On energy costs, Ekekwe recommended full subsidies for industrial customers while allowing commercial and residential users to pay full rates.
“If we do not deepen the industrial base, the vicious cycle will continue. To tame inflation and help companies produce goods, we need to assist them with energy costs, which have gone up significantly. But do not give them money; use rebates so that only real industrial customers will benefit,” he advised.
President Bola Tinubu announced the removal of fuel subsidies and the floating of the naira, which led to significant economic turmoil in the country.
The fuel subsidy removal caused an over 200 per cent increase in the price of petrol, from N189 to N580 per litre, resulting in higher costs for transportation, manufacturing, and agriculture.

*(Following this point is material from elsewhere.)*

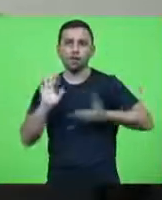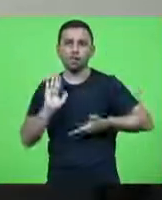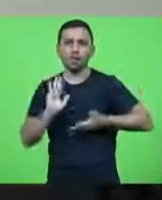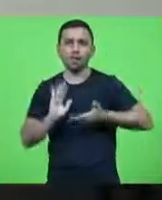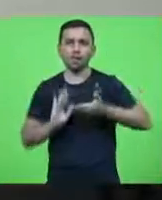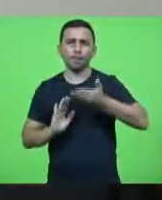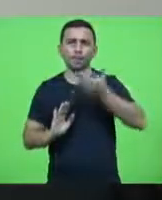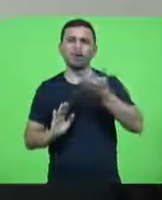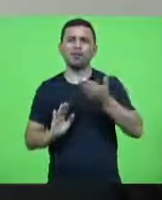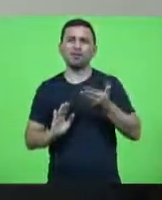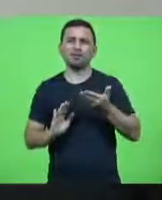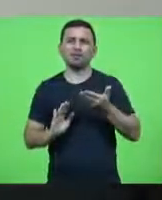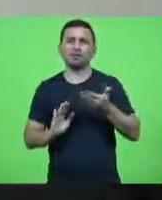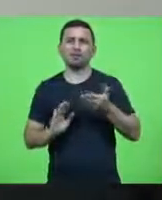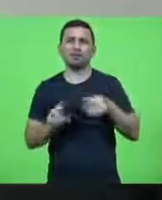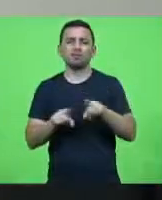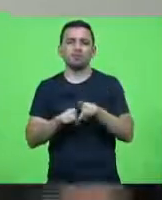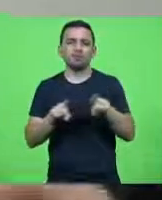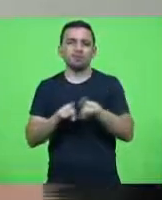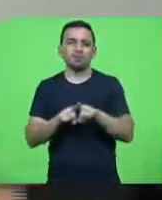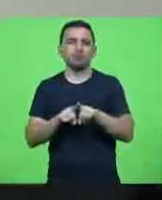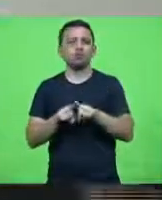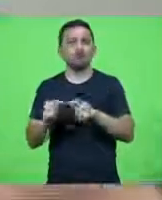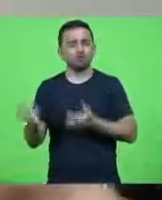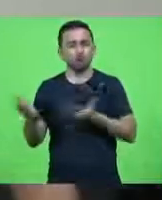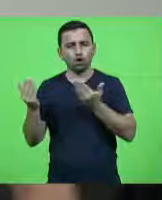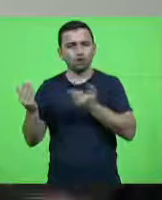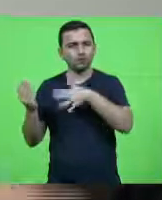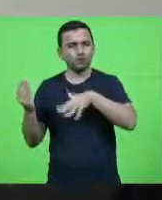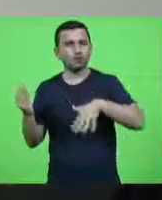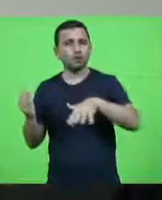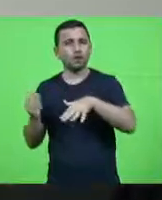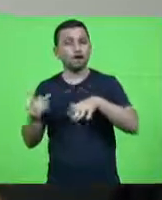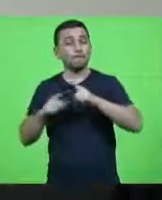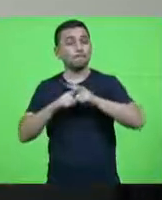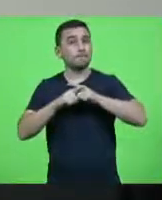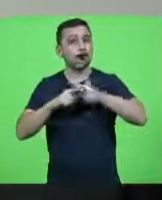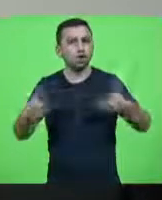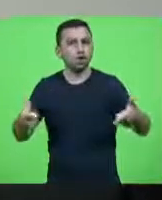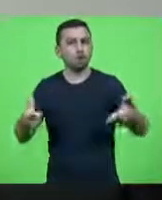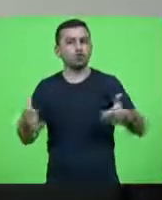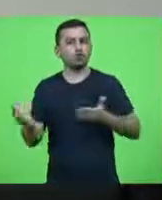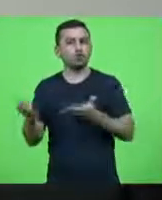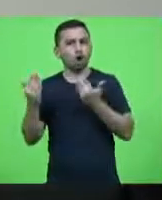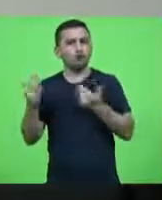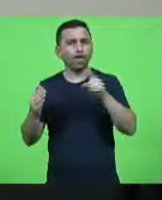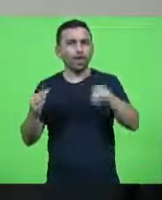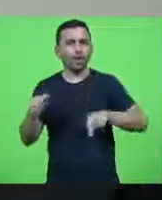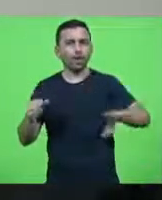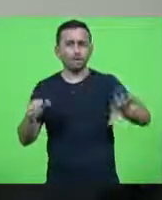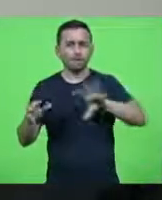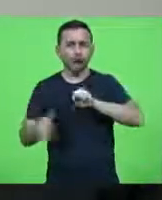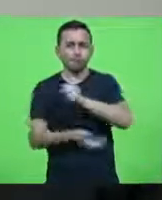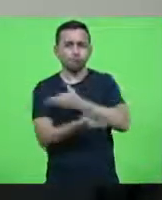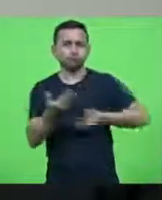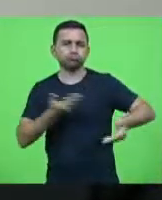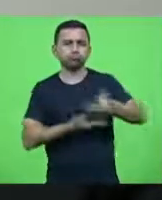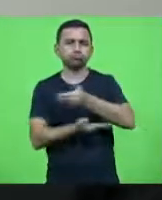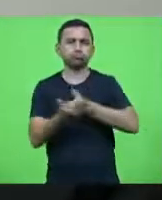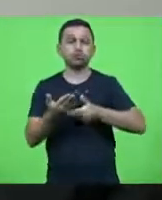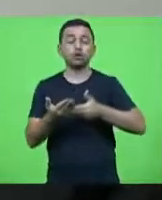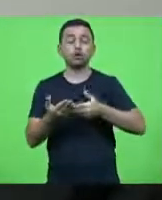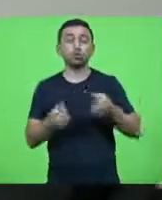especialmente na questão da juventude porque hoje a maior contaminação está na juventude e com uma nova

The floating of the naira caused it to lose value, leading to rapid inflation and a decline in purchasing power.
Meanwhile, the Special Adviser to the President on Information and Strategy, Bayo Onanuga, stated on Sunday that the report painted a dire picture of some Nigerians’ experiences amid the inflationary spiral of the last year and unfairly blamed it all on the new administration’s policies.

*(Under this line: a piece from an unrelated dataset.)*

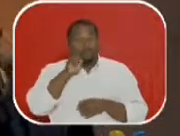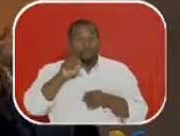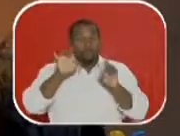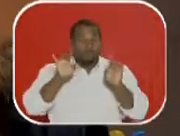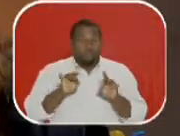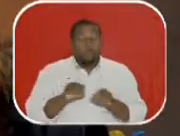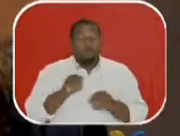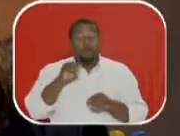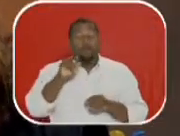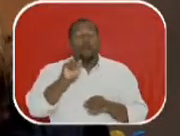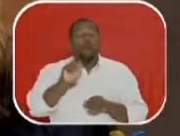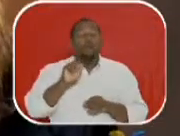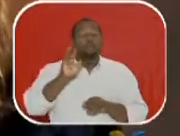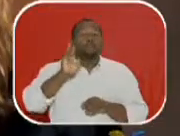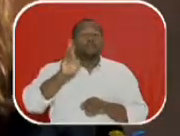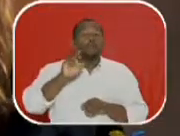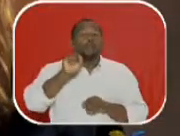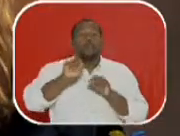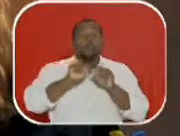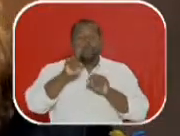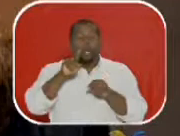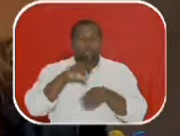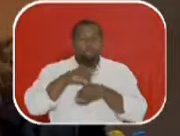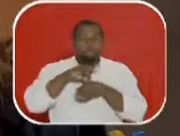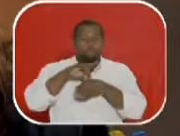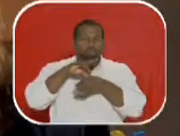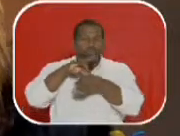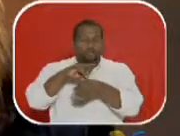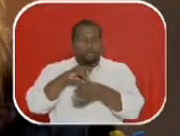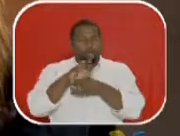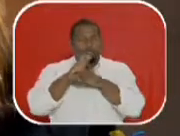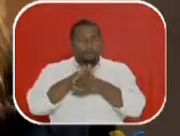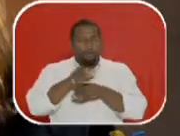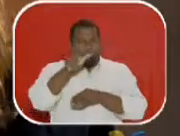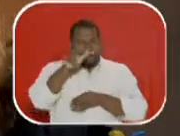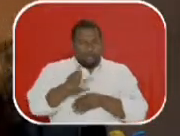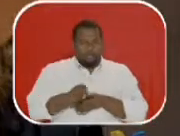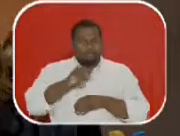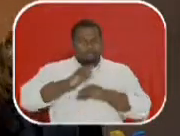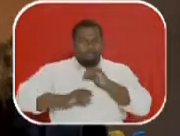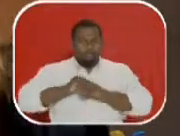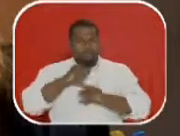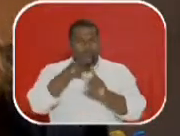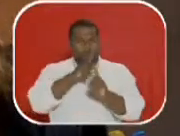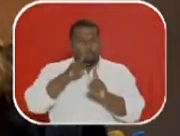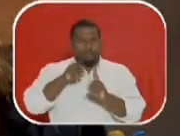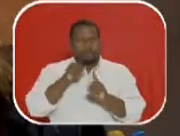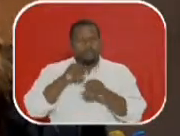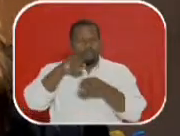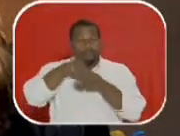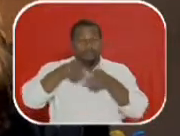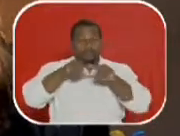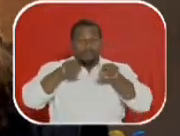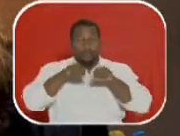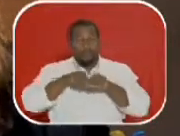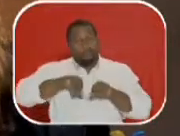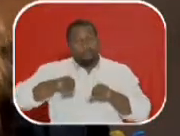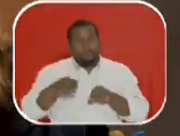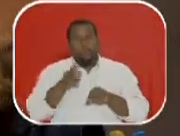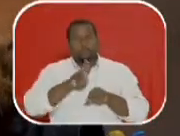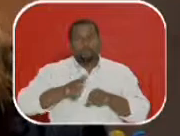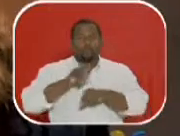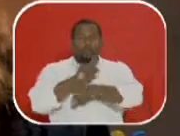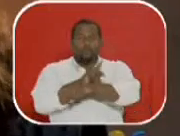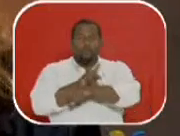função dessa reportagem é ser um guia e fazer com que o educador, dentro da sala de aula, possa fazer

He argued that the report, based on several interviews, was at best jaundiced, portraying all gloom and doom without mentioning the positive aspects of the economy or the amelioration policies being implemented by the central and state governments.
Onanuga emphasised that Tinubu did not create the current economic challenges but inherited them.
As a respected economist in our country once put it, Tinubu inherited a dead economy.
“The economy was bleeding and needed quick surgery to avoid being plunged into the abyss, as happened in Zimbabwe and Venezuela,” he noted.